Exclude a substantial portion of the gain
If you’re selling your principal residence, and meet specific requirements, you can exclude from tax up to $250,000 ($500,000 for joint filers) of gain.
To qualify for the exclusion, you must meet these tests:
- You must have owned the property for at least two years during the five-year period ending on the sale date.
- You must have used the property as a principal residence for at least two years during the five-year period. (Periods of ownership and use don’t need to overlap.)
In addition, you can’t use the exclusion more than once every two years.
The gain exceeding the exclusion amount
What if you have more than $250,000/$500,000 of profit? Any gain that doesn’t qualify for the exclusion generally will be taxed at your long-term capital gains rate, provided you owned the home for at least a year. If you don’t, the gain will be considered short-term and subject to your ordinary income rate, which could be more than double your long-term rate.

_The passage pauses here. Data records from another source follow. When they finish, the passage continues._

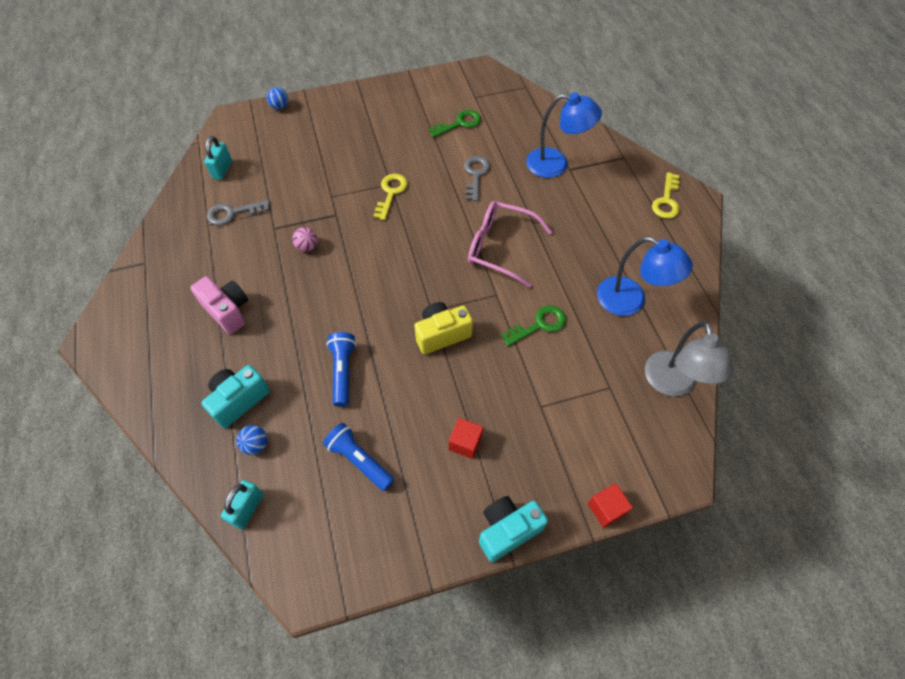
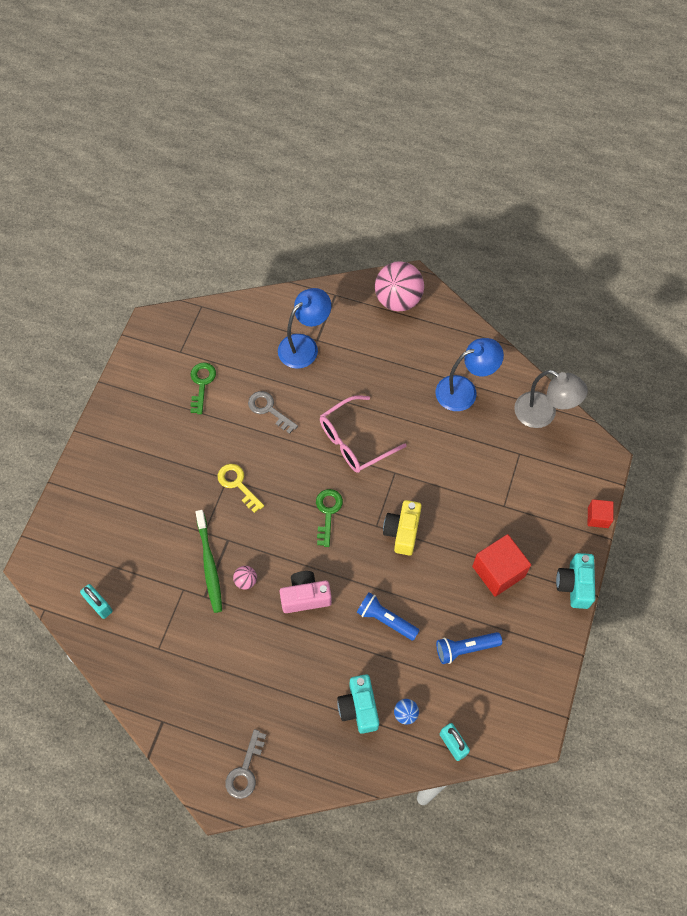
camera: 55 degrees left, 5 degrees up
pink camera [190,276,248,334] -> pink camera moved to [280,571,332,613]
grey key [207,200,270,225] -> grey key moved to [225,729,266,799]
blue ball [267,87,288,110] -> none
red cube [449,418,483,459] -> red cube [472,534,531,596], size x1.80
green key [501,305,566,346] -> green key moved to [316,489,343,547]
yellow key [652,172,680,219] -> pink ball [375,261,424,311]
none -> green toothbrush [196,510,222,613]

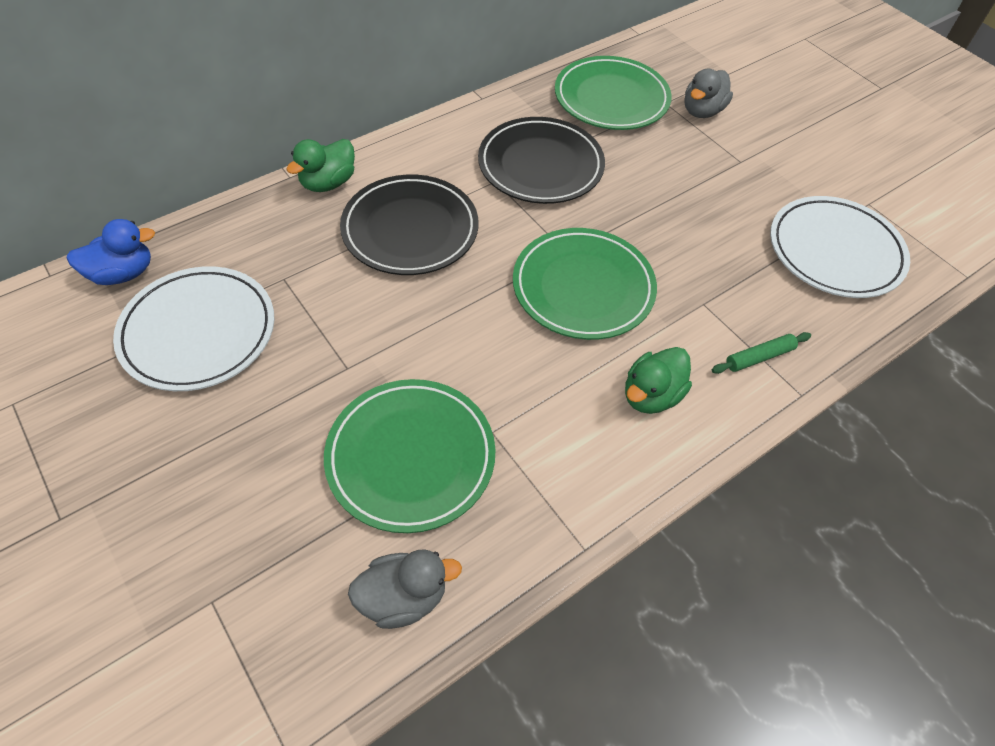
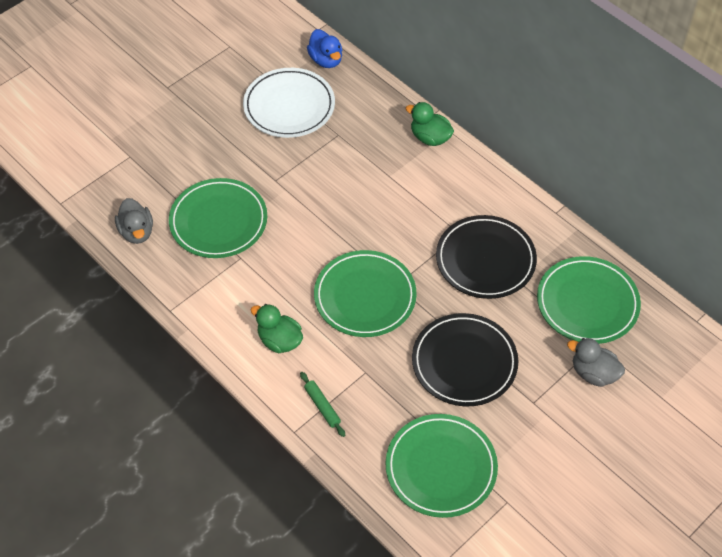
camera: 85 degrees right, 0 degrees up
black plate [340,175,479,275] -> black plate moved to [412,313,518,406]
white plate [770,196,910,298] -> green plate [385,414,498,518]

If you’re selling a second home (such as a vacation home), it isn’t eligible for the gain exclusion. But if it qualifies as a rental property, it can be considered a business asset, and you may be able to defer tax on any gains through an installment sale or a Section 1031 like-kind exchange. In addition, you may be able to deduct a loss, which you can’t do on a principal residence.
Some taxpayers may have an obligation for the Net Investment Income Tax (NIIT)
How does the 3.8% NIIT apply to home sales? If you sell your main home, and you qualify to exclude up to $250,000/$500,000 of gain, the excluded gain isn’t subject to the NIIT.
However, gain that exceeds the exclusion limit is subject to the tax if your adjusted gross income is over a certain amount. Gain from the sale of a vacation home or other second residence, which doesn’t qualify for the exclusion, is also subject to the NIIT.
The NIIT applies only if your modified adjusted gross income (MAGI) exceeds: $250,000 for married taxpayers filing jointly and surviving spouses; $125,000 for married taxpayers filing separately; and $200,000 for unmarried taxpayers and heads of household.
Two other tax considerations
- Keep track of your basis. To support an accurate tax basis, be sure to maintain complete records, including information about your original cost and subsequent improvements, reduced by any casualty losses and depreciation claimed for business use.
- You can’t deduct a loss. If you sell your principal residence at a loss, it generally isn’t deductible. But if a portion of your home is rented out or used exclusively for business, the loss attributable to that part may be deductible.
From the example above, you can see that the extent of your home sale proceeds that can be exempt from taxes hinges on your income and the profit from the sale. However, if you fall into the category of high-income individuals with expensive properties, you may encounter a tax liability.